Начинает, например, казаться, что это сами актеры, а не их персонажи «межстрочно» общаются друг с другом. «Ну, а как вообще дела?» — ни с того ни с сего осведомляется у Странника — Алексея Серебрякова Умник — Федор Бондарчук по ходу сюжетно важного разговора. Очевидно, подразумевалась некая связка отношений между героями, которые стали бы более понятны зрителям, но вместо этого возникает стойкое ощущение, что актеры свет-ской беседой заполняют явно затянувшуюся паузу между «значимыми» репликами. Или вот запоминающееся появление Гоши Куценко в роли одного из диверсантов: сначала актер в сцене допроса отыгрывает программное выступление о потерянной в тяжелой классовой борьбе руке, а в другом эпизоде невпопад бросает совершенно умопомрачительную фразу: «Мы верим только в банку мяса». Фраза вроде бы имеет целью парировать неуместному в данных обстоятельствах энтузиазму главного героя, но звучит по-особому — она может означать и что-то очень важное (а что?), но может и не означать вообще ничего. Скорее, это гимн режиссерской тактике, которую я определила бы как подмигивание «своим», тем, кто «понимает».

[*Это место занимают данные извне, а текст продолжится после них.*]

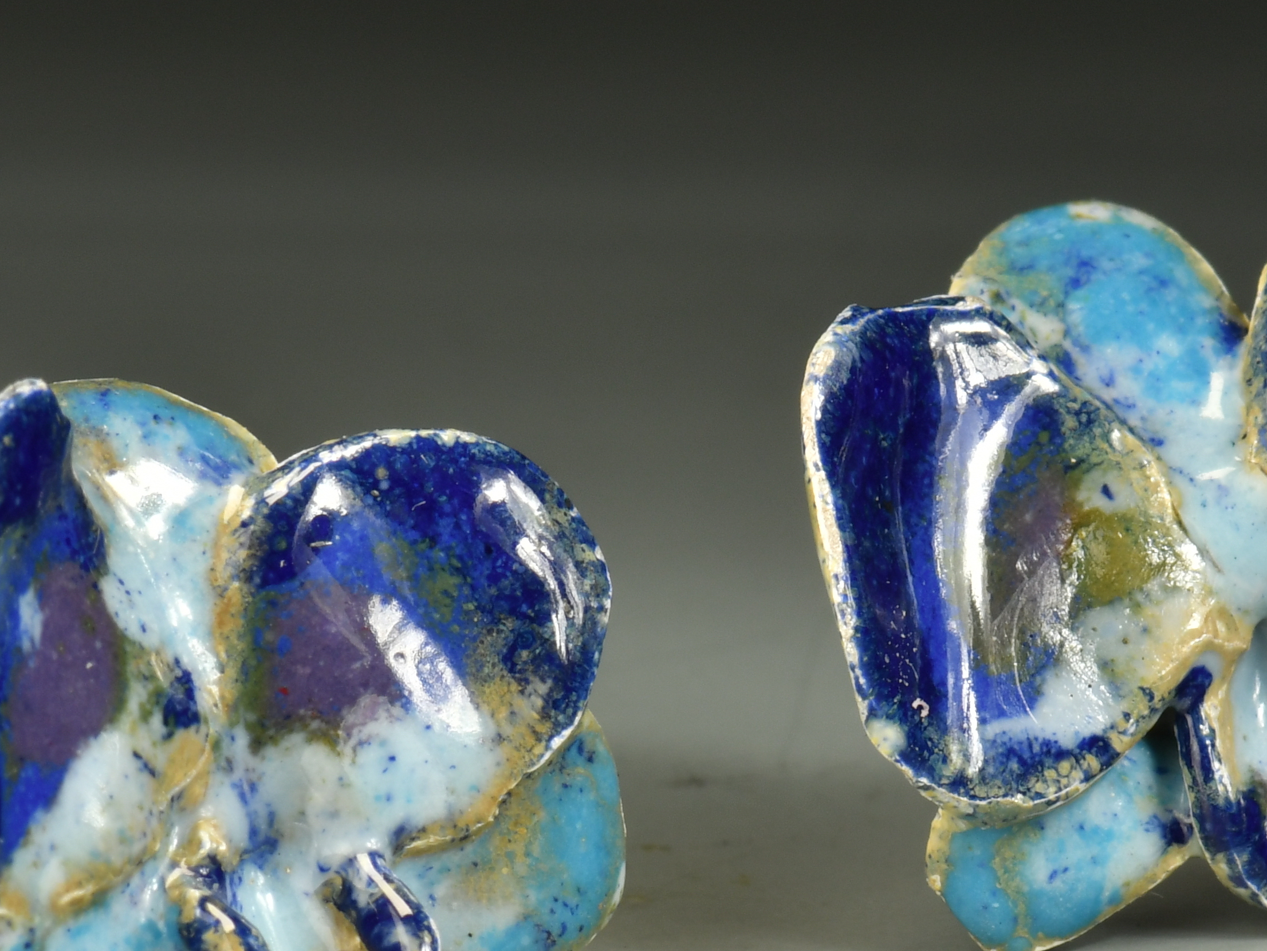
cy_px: 606
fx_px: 14275
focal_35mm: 390
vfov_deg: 3.8
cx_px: 769
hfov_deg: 5.1
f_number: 20
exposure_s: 1/2
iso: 125
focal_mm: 105
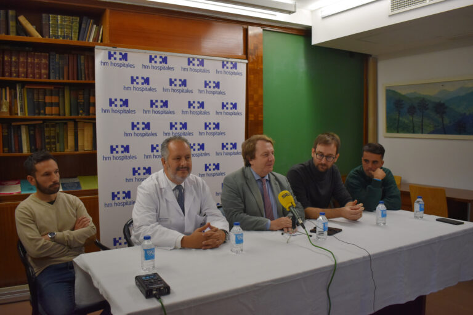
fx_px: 394
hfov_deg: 61.9
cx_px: 236
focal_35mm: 30
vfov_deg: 43.6
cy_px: 158
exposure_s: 1/125
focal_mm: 20
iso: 1000
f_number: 3.8
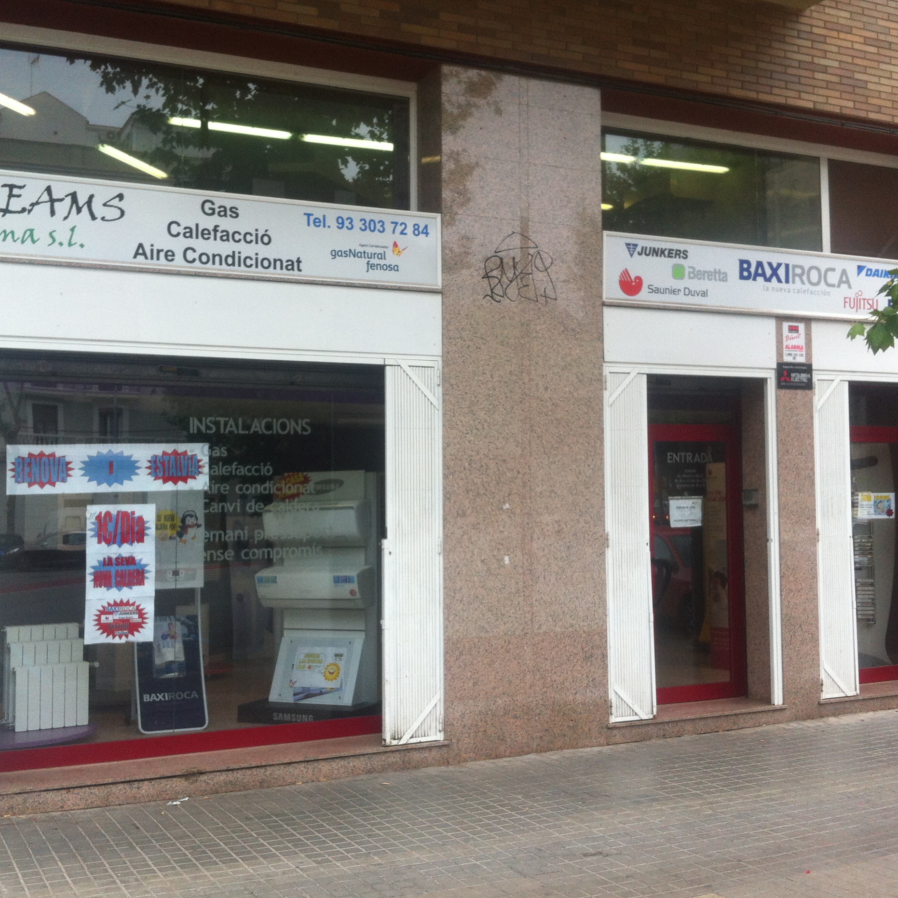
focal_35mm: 43
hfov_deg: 39.1
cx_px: 413
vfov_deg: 39.2
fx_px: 1262
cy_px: 439
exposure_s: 1/231
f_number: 2.8
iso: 80
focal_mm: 3.85
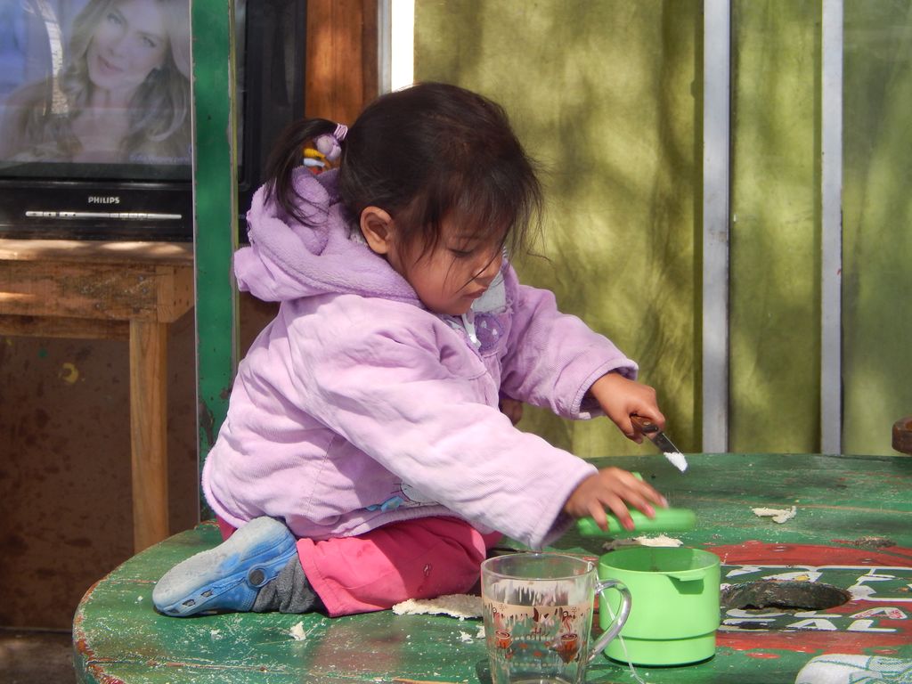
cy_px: 342
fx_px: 4268
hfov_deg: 12.2
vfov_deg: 9.2
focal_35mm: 162
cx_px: 456
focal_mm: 28.7
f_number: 5.1
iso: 125
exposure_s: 1/60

Это многозначительное подмигивание в качестве художественной тактики вообще весомый аргумент «против» в совсем не однозначных попытках отечественных кинематографистов работать в жанровом кино. Прежде всего потому, что они так и не договорились между собой о терминах и не сошлись на том, что же эта желанная «жанровость» подразумевает. За стопроцентный эталон жанрового кино обыкновенно берется американский кинематограф. «Обитаемый остров», как еще многие и многие отечественные сложнопостановочные проекты последних лет, пытается проскочить с аллегорическим высказыванием за пазухой меж неумолимых жерновов такого законсервированного жанра, как «экшн». Задача в общем и целом не невыполнимая, но требующая от авторов готовности с неподдельным безумством храбрых лавировать между достижениями пиротехники, представленными на экране. Еще по «9 роте» было заметно, что Федор Бондарчук тяготеет к возведенному в художественный метод принципу спайки собственных идей с уже отработанными и обкатанными повествовательными конструкциями. Самое «слабое звено» такого творческого метода в итоге неизменно оказывается в том, что авторы как бы вынуждены воевать с собственным материалом. В стремлении (осознанном или нет) аккумулировать весь подходящий по тематике опыт мирового кинематографа заключается страшный подвох. «Обитаемый остров» — при всех различиях в тематике и жанре — движется по уже проложенным и обкатанным на первом фильме Федора Бондарчука рельсам. Вселенная этого «острова» состоит из отрывочных воспоминаний о других реальностях, и, как и в случае с «9 ротой», некоторые из этих осколочных фрагментов кажутся, скажем так, случайными. Жанр — этот самый проклятый, закаленный в американском кинематографе жанр — куется, цепляясь одним звеном за другое. Связующим звеном в жанре антиутопии традиционно является авторская ирония по отношению к описываемому. Ирония, из которой живительным соком проистекает момент читательского или зрительского узнавания ситуаций. Ирония переводит сюжетные конструкции из категории абстракции в категорию иную, известную в народе как «то, что всем этим хотел сказать автор». «Обитаемый остров» иронии лишен начисто. Лишен ее даже там, где она не просто подразумевается самим сюжетом, а буквально рвется из него наружу (например, драка Максима с бандой разрисованных ниндзя просто вопит о милостивом послаблении общей серьезности тона), но ей авторским велением не дают воли.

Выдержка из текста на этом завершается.